6. Human and Societal Perspectives

Psychometric and cross-linguistic studies provide substantial context for the interpretation of verbal confidence:

  • Categorical verbal probability: Adjectives and adverbs such as “likely,” “improbable,” “almost certain,” or “highly likely” are mapped empirically to numeric intervals, but show substantial inter-individual, cross-linguistic, and contextual variability (Willems et al., 2019, Sileo et al., 2022).
  • Fuzzy-set and possibility theory: Human subjects’ use of verbal uncertainty categories can be modeled with trapezoidal membership functions over [0,1]; once calibrated for an individual, these mappings track actual success rates and enhance internal consistency (Zimmer, 2013).
  • Communication risks: Verbal probability phrases are too ambiguous for high-stakes communication; even among statisticians, interpretations vary by tens of percentage points. The bidirectionality of complementary expressions fails (e.g., “likely” + “unlikely” ≠ 100%), and context dependence is strong (Willems et al., 2019).
  • Explaining probabilistic updates: Empirical work shows that relative update phrases (“much more likely,” “a little less likely”) correspond best to fixed differences in probability (Δp), not ratios or odds, further emphasizing the need for numerically anchored communication in applications requiring precision (1304.1501).

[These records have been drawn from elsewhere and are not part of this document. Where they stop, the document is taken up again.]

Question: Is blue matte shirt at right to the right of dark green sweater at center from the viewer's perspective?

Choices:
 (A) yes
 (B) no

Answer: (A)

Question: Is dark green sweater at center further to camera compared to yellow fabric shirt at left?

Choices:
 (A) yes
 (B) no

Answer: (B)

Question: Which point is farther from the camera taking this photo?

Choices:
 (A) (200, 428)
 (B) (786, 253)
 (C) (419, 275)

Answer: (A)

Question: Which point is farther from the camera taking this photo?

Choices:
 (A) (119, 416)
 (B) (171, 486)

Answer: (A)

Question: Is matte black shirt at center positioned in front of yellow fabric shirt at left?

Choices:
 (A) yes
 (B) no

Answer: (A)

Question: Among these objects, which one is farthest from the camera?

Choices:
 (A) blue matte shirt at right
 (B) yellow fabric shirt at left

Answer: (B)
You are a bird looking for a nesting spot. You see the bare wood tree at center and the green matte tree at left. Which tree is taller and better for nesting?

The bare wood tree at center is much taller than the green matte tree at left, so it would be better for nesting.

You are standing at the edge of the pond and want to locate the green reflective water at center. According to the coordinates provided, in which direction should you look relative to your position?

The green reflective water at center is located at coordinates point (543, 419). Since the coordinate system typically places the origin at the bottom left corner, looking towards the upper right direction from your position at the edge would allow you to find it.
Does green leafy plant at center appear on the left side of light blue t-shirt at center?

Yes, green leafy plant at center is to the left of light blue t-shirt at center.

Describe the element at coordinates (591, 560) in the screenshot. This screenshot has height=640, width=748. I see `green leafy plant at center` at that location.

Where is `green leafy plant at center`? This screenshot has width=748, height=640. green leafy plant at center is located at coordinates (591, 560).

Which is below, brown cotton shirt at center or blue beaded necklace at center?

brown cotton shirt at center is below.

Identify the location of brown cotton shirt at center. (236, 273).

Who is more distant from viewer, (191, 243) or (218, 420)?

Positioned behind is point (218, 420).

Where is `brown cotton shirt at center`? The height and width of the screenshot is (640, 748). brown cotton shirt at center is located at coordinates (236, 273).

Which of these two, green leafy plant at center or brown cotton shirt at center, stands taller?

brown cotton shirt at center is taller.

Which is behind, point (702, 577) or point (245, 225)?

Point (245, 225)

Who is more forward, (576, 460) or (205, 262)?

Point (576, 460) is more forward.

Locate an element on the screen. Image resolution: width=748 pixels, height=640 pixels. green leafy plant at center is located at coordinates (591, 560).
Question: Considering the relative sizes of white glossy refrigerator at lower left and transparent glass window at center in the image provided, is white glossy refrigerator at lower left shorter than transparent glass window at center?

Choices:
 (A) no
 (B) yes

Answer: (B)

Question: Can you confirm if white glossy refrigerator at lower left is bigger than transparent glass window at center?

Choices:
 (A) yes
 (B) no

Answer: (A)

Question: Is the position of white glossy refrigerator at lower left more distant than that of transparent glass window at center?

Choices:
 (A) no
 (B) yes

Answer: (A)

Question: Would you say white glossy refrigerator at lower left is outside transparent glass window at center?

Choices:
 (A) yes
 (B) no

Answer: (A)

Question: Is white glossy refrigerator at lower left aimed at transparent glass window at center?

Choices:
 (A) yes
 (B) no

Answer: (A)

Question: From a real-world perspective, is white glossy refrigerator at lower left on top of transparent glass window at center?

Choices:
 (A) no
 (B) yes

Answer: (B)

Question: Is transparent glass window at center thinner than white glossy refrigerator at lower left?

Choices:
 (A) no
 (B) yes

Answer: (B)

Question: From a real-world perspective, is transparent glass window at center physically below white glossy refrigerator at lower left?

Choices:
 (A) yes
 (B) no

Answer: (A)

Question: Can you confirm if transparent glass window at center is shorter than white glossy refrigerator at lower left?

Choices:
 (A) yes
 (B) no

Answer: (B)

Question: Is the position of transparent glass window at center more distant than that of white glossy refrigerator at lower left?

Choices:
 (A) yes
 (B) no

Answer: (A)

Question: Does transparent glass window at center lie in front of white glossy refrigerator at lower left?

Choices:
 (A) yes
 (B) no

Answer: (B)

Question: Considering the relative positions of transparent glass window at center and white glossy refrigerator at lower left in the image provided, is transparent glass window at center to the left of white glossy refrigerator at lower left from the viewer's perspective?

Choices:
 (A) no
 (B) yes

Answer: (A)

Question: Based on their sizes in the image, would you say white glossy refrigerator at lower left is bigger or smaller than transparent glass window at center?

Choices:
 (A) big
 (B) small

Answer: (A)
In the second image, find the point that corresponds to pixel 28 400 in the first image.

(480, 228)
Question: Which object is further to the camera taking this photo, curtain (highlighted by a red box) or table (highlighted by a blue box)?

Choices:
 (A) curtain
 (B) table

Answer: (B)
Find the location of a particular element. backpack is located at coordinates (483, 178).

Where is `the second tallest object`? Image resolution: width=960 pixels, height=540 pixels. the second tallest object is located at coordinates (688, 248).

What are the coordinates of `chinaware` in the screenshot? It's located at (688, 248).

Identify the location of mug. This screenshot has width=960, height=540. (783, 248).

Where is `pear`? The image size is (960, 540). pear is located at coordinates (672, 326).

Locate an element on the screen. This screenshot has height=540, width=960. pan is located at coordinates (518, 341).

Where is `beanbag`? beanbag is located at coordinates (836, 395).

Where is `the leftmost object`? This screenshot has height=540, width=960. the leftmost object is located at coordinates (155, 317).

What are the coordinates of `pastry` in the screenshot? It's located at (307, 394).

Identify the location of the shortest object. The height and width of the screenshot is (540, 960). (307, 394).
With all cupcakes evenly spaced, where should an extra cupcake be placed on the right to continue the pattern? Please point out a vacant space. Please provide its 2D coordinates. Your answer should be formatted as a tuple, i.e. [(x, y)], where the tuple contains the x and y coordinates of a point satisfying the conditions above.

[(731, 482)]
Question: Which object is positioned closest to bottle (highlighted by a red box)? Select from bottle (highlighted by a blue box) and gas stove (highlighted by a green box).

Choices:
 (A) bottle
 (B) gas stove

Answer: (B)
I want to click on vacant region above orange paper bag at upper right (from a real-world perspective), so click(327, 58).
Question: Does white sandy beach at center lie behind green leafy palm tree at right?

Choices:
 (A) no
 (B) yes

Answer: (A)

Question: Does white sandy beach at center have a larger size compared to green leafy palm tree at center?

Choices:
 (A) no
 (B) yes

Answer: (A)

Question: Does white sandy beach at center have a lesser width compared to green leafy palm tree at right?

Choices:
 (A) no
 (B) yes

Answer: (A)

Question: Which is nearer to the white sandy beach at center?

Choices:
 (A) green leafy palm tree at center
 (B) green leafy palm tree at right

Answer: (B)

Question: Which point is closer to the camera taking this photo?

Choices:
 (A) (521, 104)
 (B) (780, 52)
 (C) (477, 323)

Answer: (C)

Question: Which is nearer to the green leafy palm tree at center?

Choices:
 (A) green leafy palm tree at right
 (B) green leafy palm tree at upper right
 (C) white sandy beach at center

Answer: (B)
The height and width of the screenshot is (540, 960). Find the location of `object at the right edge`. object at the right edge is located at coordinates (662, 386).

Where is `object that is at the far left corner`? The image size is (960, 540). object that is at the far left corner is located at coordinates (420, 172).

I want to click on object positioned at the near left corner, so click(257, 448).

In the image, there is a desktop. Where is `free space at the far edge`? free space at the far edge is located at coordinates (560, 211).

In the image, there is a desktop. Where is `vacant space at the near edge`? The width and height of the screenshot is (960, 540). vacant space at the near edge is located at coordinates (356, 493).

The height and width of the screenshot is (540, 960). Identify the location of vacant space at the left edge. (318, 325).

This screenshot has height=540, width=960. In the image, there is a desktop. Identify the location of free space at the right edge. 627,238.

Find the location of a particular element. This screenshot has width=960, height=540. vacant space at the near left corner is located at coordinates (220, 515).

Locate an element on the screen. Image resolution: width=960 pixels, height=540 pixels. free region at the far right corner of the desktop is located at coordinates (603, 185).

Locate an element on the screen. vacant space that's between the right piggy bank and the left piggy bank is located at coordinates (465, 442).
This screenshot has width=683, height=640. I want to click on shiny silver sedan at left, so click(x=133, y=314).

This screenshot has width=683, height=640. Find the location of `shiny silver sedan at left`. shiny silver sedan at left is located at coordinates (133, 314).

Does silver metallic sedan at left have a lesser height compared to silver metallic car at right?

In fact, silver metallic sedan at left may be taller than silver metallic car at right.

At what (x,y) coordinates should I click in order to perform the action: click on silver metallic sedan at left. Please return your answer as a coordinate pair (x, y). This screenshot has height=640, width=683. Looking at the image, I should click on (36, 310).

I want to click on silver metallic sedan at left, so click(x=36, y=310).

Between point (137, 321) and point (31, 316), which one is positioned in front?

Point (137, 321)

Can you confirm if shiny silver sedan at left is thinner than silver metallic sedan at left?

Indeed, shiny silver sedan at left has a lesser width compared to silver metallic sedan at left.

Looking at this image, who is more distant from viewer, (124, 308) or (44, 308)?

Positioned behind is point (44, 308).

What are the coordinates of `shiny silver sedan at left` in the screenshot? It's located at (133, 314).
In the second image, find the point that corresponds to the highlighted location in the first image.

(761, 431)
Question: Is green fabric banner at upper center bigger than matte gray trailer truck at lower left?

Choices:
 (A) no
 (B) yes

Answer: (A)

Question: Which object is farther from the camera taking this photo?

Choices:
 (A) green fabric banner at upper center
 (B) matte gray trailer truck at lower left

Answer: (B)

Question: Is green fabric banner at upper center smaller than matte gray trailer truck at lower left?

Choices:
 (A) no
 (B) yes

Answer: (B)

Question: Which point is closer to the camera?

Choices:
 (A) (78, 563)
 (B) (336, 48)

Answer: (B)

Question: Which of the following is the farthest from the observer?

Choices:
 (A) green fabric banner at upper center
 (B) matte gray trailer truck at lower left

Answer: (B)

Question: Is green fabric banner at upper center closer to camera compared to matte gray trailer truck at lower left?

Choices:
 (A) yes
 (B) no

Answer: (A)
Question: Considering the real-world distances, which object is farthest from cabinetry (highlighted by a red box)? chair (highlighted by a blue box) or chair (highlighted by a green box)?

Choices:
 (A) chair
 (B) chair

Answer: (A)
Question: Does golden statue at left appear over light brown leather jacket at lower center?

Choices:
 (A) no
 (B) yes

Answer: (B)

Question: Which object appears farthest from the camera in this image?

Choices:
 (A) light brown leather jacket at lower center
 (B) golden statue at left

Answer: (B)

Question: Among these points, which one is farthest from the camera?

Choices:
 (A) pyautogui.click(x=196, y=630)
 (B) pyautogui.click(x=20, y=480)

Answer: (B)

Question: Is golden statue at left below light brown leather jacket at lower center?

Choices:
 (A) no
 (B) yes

7. Practical Recommendations and Open Problems

Verbalized probability, properly elicited and post-processed, provides a low-overhead, model-agnostic route to trustworthy uncertainty quantification in LLMs. Best practices include:

  • Adopt floating-point responses in [0,1], with explicit instructions tying the score to correctness probability and sources of uncertainty.
  • Use 5-shot calibration spanning the output range to anchor model scale.
  • For class distributions, prompt for Python-dict style output and immediately apply invert-softmax scaling for post-calibration.
  • Prefer deterministic generation temperature to minimize stochastic variations in output probabilities (Wang et al., 2024).
  • Monitor for surface-level mimicry; apply content-grounding diagnostics (e.g., TracVC) to ensure confidence reflects evidential support (Xia et al., 15 Jan 2026).
  • In high-stakes or international contexts, always accompany verbal expressions (“likely,” “very probable”) with explicit numeric anchors to reduce miscommunication (Willems et al., 2019).

Outstanding challenges include robustly aligning verbalized probability with both internal model belief and empirical reality (true correctness), mitigating the influence of generic “confidence” phrases, and systematic fine-tuning for content-grounded calibration across models and domains.